Equidistribution of expanding translates of smooth curves in homogeneous spaces under the action of a product of SO(n,1)'s

TL;DR

This paper proves that expanding translates of smooth curves in homogeneous spaces formed by products of SO(n,1) groups become uniformly distributed in the orbit closure, under certain generic conditions, using advanced ergodic and geometric methods.

Contribution

It establishes new equidistribution results for translates of smooth curves in complex homogeneous spaces involving product groups, extending prior understanding of orbit distributions.

Findings

Expanding translates of curves become equidistributed in the orbit closure.

Almost every point on the curve avoids algebraic obstructions for equidistribution.
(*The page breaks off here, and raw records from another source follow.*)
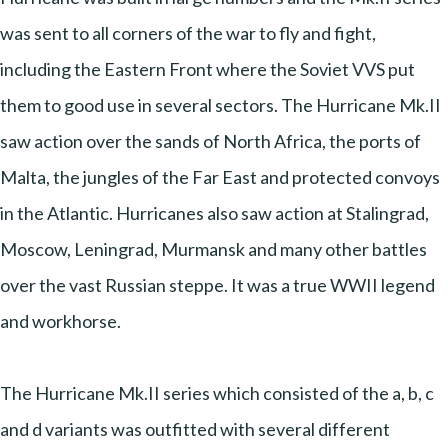
was sent to all corners of the war to fly and fight,
including the Eastern Front where the Soviet VVS put
them to good use in several sectors. The Hurricane Mk.II
saw action over the sands of North Africa, the ports of
Malta, the jungles of the Far East and protected convoys
in the Atlantic. Hurricanes also saw action at Stalingrad,
Moscow, Leningrad, Murmansk and many other battles
over the vast Russian steppe. It was a true WWII legend
and workhorse.
The Hurricane Mk.II series which consisted of the a, b, c
and d variants was outfitted with several different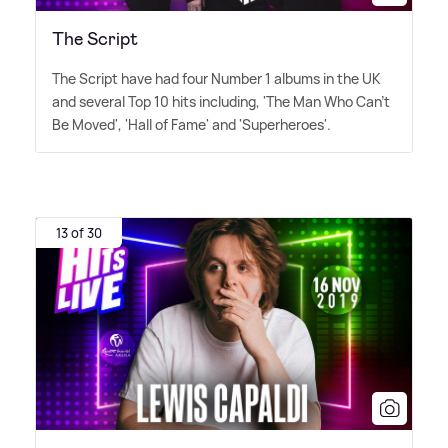
The Script
The Script have had four Number 1 albums in the UK
and several Top 10 hits including, 'The Man Who Can't
Be Moved', 'Hall of Fame' and 'Superheroes'.
13 of 30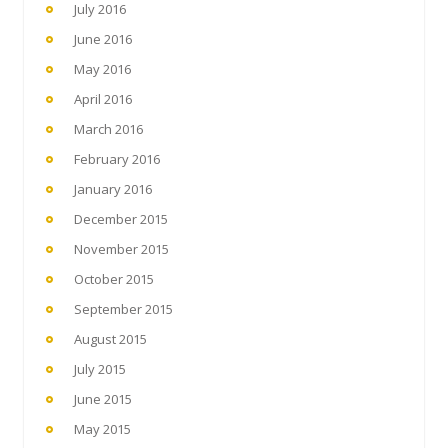
July 2016
June 2016
May 2016
April 2016
March 2016
February 2016
January 2016
December 2015
November 2015
October 2015
September 2015
August 2015
July 2015
June 2015
May 2015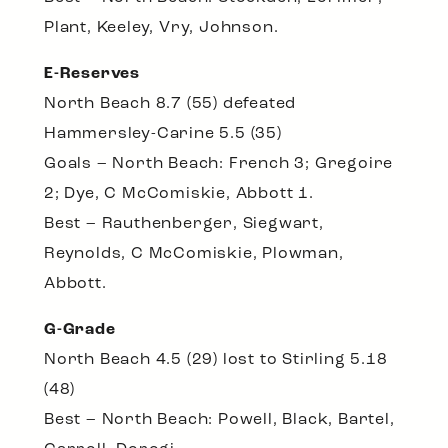
Plant, Keeley, Vry, Johnson.
E-Reserves
North Beach 8.7 (55) defeated
Hammersley-Carine 5.5 (35)
Goals – North Beach: French 3; Gregoire
2; Dye, C McComiskie, Abbott 1.
Best – Rauthenberger, Siegwart,
Reynolds, C McComiskie, Plowman,
Abbott.
G-Grade
North Beach 4.5 (29) lost to Stirling 5.18
(48)
Best – North Beach: Powell, Black, Bartel,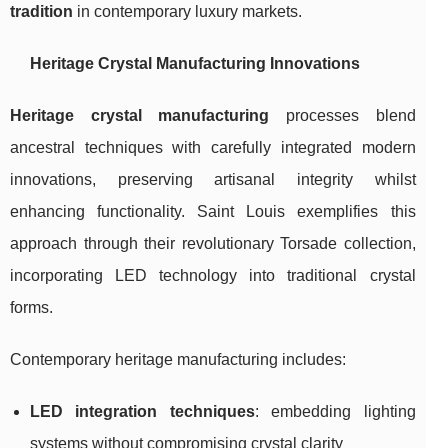
tradition
in contemporary luxury markets.
Heritage Crystal Manufacturing Innovations
Heritage crystal manufacturing
processes blend
ancestral techniques with carefully integrated modern
innovations, preserving artisanal integrity whilst
enhancing functionality. Saint Louis exemplifies this
approach through their revolutionary Torsade collection,
incorporating LED technology into traditional crystal
forms.
Contemporary heritage manufacturing includes:
LED integration techniques
: embedding lighting
systems without compromising crystal clarity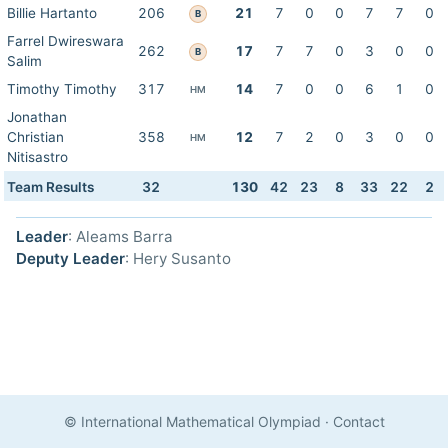
Billie Hartanto
206
21
7
0
0
7
7
0
B
Farrel Dwireswara
262
17
7
7
0
3
0
0
B
Salim
Timothy Timothy
317
14
7
0
0
6
1
0
HM
Jonathan
Christian
358
12
7
2
0
3
0
0
HM
Nitisastro
Team Results
32
130
42
23
8
33
22
2
Leader
: Aleams Barra
Deputy Leader
: Hery Susanto
© International Mathematical Olympiad
·
Contact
The proof combines Ratner's measure classification, geometric invariant theory, and linearization techniques.

Abstract

We study the limiting distributions of expanding translates of a compact segment of a smooth curve under a diagonal subgroup of $G=\mathrm{SO}(n_1,1)\times\cdots\times\mathrm{SO}(n_k,1)$, where $G$ acts on a finite volume homogeneous space $L/\Gamma$ as a subgroup. We show that the expanding translates of the curve become equidistributed in the orbit closure of $G$, provided that Lebesgue almost every point on the curve avoids a certain countable collection of algebraic obstructions. The proof involves Ratner's measure classification theorem, Kempf's geometric invariant theory, and the linearization technique.